Apresentação Oral em Grupo de Trabalho
GT 077: Novas perspectivas antropológicas a partir de África: caminhos para reconfigurações autônomas no contexto sul-sul
"São aqui cenas de gonazololo?": reflexões antropológicas através de um circuito erótico em Maputo, Moçambique
Partindo da premissa de Douglas e Isherwood para quem os bens são bons para pensar, esse trabalho se
propõe a pensar através dos artigos eróticos que circulam em Maputo, capital de Moçambique. Artigos eróticos
são bens e informações direcionados para o incremento das intimidades, entendidas aqui como relações
afetivas e sexuais.
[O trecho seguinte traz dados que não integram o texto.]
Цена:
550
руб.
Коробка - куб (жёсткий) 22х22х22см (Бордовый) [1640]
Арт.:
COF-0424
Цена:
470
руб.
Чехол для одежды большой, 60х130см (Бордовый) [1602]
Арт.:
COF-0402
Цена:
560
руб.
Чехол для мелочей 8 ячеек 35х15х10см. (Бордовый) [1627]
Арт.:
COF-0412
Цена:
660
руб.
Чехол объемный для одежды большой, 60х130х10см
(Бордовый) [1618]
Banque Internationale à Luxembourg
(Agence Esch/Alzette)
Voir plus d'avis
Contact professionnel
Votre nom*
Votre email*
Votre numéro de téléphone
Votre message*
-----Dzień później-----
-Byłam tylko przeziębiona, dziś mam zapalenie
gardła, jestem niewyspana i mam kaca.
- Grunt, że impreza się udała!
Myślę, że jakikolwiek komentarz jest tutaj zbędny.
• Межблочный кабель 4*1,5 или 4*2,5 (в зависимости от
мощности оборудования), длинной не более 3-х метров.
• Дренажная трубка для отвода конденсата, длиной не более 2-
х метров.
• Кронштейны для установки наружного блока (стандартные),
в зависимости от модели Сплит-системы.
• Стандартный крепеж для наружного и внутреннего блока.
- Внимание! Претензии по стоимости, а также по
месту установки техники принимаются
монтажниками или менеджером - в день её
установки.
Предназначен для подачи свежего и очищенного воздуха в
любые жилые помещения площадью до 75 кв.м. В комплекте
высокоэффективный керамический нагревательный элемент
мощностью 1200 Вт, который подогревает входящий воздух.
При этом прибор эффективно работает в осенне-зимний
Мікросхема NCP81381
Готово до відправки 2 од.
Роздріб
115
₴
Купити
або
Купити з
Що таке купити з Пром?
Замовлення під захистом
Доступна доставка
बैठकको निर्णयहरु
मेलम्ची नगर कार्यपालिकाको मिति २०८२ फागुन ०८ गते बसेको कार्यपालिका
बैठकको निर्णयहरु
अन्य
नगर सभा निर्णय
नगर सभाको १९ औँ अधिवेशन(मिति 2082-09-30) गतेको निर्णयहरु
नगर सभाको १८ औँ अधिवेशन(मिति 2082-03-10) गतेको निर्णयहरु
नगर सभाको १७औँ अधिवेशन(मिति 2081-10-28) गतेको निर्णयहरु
Em Moçambique, nesse recorte, podem ser os artigos industrializados encontrados em lojas
do tipo sex shops e que são em sua maioria de origem chinesa ou brasileira, os pós ou temperos artesanais
vendidos em feiras e que pressupõe conhecimentos locais e/ou tradicionais ou ainda cursos, mídias e
orientações que indicam possibilidades de usos sexuais ou conjugais. São artigos que produzem efeitos
corporais e sexuais (principalmente genitais) ou sugerem modulações nos relacionamentos como engarrafar um
homem (prender), ter o lobolo (compensação matrimonial) pago ou engravidar. Questionando quaisquer
binarismos que possam atravessar essas relações (tradicional/moderno; rural/urbano; afetivo/sexual), esses
bens e informações pensados em circuito, sugerem reflexões antropológicas que divido em quatro eixos
principais. O primeiro compreende a própria circulação de bens em um país africano marcado pelo intenso
trânsito de pessoas, mercadorias e informações. Em Maputo, maior área urbana do país, esses fluxos são
sentidos nas ruas, nos sons, cheiros, cores, produtos que estão (mais ou menos) à disposição dos
consumidores. Os artigos eróticos compõem essa trama, misturando o global e o local em complexas relações. O
segundo eixo diz respeito à produção de sentidos e relações de intimidades através dos artigos eróticos.
Quando se orientam os usos ou se divulgam esses materiais e informações, são produzidas noções de
masculinidades, feminilidades e intimidades, marcadas por gênero, sexualidade e outros marcadores sociais da
diferença. Essas relações se entrelaçam às dinâmicas locais produzindo intimidades contextualmente
engendradas. O terceiro abarca os conhecimentos tradicionais que desafiam binarismos como ciência/senso
comum. Em campo, as narrativas a respeito dos artigos atualizam concepções biomédicas de corpo e de pessoa.
Pensar em corpo e medicina nesse contexto e através dos artigos é pensar em fluxos, fluidos, sujidades,
aberturas, fechamentos e outros conceitos tecidos nesse recorte etnográfico. O quarto e último eixo fala dos
feminismos, das mulheres do sul de Moçambique. Nesse eixo, agência e resistência são repensados através do
puxa puxa (matunas ou lulas), prática vaginal viabilizada por uma resina vendida nesse circuito. Menos que
um binômio agência/resistência, tão caro aos feminismos ocidentais, a proposta aqui é pensar em outras
potências e possibilidades políticas dessas mulheres africanas.